Elle sourit ironiquement en haussant les épaules :

— Alors c’est ça, la jalousie ? Si tu veux savoir la vérité, viens, je vais te raconter.

Elle le conduisit dans une pièce confortable où on leur apporta immédiatement des boissons.

— Assieds-toi. Tu crois que je travaille ici pour rien ? On peut dire ça comme ça. Mais la vérité, c’est que je suis la patronne ici. Quand on m’a proposé de racheter mes photos, je n’ai pas hésité. Tu ne te doutais même pas que certaines œuvres valent une fortune ? Et pas n’importe quel riche peut se le permettre. Moi, j’ai eu cette chance.

Elle fit un geste autour d’elle :

 

— Il s’est avéré qu’en plus de la vision artistique et photographique, j’ai aussi un talent pour les affaires. J’ai décidé de prendre le risque — et je n’ai pas perdu. Tout ça est à moi : la maison, le studio, l’équipe. Les meilleurs y travaillent et s’y forment. Nous organisons des séances, des projets publicitaires, des expositions et des ateliers. Et, entre nous, ton influence y est aussi — tu m’as obligée à comprendre qui je ne voulais pas être.

Anton resta silencieux, déchiré entre colère et jalousie.

— Tu voulais me briser, me dominer, effacer ma personnalité. Moi, j’ai choisi mon propre chemin. Même si j’ai perdu beaucoup de temps avec toi.

Lera se leva :

— Bon, pour les vieux temps, je ne vais pas te faire payer ça. Trouve-toi une solution tout seul.

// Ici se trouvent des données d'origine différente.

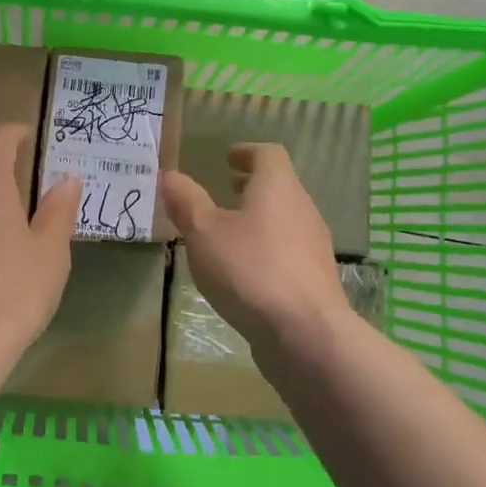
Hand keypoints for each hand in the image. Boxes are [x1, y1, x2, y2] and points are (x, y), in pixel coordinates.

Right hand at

Elle se retourna et le laissa seul. Anton commença à marcher dans la pièce — chaque mur était couvert de ses photos, signées de son écriture soignée et familière. Ça l’agaçait encore plus.

« Comment ose-t-elle me parler comme ça ?! » pensa-t-il furieux.

Sa main se tendit vers une photo quand un homme corpulent en costume d’affaires apparut dans l’encadrement de la porte :

— Il me semble que vous vous êtes un peu perdu. Permettez-moi de vous conduire vers la sortie.

À la maison, une nouvelle déception l’attendait.

— Anton, je pars, — dit sa maîtresse, debout sur le seuil, une valise à la main.

— Pourquoi ?

— Regarde-toi. Tu es bien, gentil… Mais simplement pas à mon niveau. Adieu, mon chaton, — dit-elle en l’embrassant sur la joue, puis sortit, ne laissant derrière elle qu’une trace de parfum.

— Eh bien, va te faire voir ! Je me passerai de vous tous ! — explosa-t-il en frappant le mur du poing.

Il n’avait jamais ressenti une telle humiliation auparavant.